(t:slim X2. Image courtesy Tandem Diabetes Care.)
The U.S. Food and Drug Administration (FDA) has given its stamp of approval to an insulin pump as a member of a new category called alternate controller enabled (ACE) infusion pumps.
This new classification is based on criteria outlined by the agency concerning a pump’s accuracy, reliability, cybersecurity and clinical relevance to patients. It also requires companies that apply for this designation to submit certain types of data, derived from studies that follow an FDA-approved design.
The first insulin pump to receive the ACE classification is Tandem Diabetes Care’s t:slim X2, as noted in a press release from the company. This classification means that the pump “is able to reliably and securely communicate with compatible, digitally connected devices, including automated insulin dosing software, to receive, execute and confirm commands from these devices.”

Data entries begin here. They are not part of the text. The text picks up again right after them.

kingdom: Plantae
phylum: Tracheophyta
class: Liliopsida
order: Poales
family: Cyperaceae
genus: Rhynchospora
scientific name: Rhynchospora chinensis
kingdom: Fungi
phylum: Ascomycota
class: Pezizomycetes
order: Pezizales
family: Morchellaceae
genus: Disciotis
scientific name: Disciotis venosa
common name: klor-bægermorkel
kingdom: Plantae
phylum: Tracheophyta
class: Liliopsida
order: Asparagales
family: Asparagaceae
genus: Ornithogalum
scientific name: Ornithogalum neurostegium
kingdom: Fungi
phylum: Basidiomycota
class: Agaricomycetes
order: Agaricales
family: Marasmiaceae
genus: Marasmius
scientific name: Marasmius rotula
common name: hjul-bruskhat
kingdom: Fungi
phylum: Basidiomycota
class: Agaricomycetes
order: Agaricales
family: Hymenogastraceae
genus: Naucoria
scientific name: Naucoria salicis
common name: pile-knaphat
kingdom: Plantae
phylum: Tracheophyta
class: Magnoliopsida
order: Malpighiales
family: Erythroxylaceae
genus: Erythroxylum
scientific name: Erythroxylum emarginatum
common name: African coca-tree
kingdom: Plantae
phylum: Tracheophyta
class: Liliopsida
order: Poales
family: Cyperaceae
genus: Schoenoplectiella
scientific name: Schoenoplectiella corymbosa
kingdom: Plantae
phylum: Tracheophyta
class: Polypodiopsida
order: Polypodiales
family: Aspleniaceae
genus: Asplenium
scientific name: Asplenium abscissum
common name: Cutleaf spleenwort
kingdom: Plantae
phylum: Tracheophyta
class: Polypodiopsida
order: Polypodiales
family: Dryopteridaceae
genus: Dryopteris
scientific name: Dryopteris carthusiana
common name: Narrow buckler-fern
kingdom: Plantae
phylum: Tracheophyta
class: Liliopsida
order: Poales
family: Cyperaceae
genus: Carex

The new ACE classification for pumps applies to any device built to infuse drugs (such as insulin) into a patient. In practice, it’s meant to encourage companies to design and build devices for diabetes that communicate seamlessly with one another, allowing doctors and patients to customize the chain of devices that works best for them.
This approach is important because “Diabetes is not a one-size-fits-all disease,” says Aaron Kowalski, PhD, chief mission officer at JDRF, which supports Type 1 diabetes research and education. “The ACE pump classification opens up the potential for more options for people with diabetes and faster innovation. By providing more options, people with diabetes will be able to choose the devices that make their day-to-day life with the disease healthier and easier.”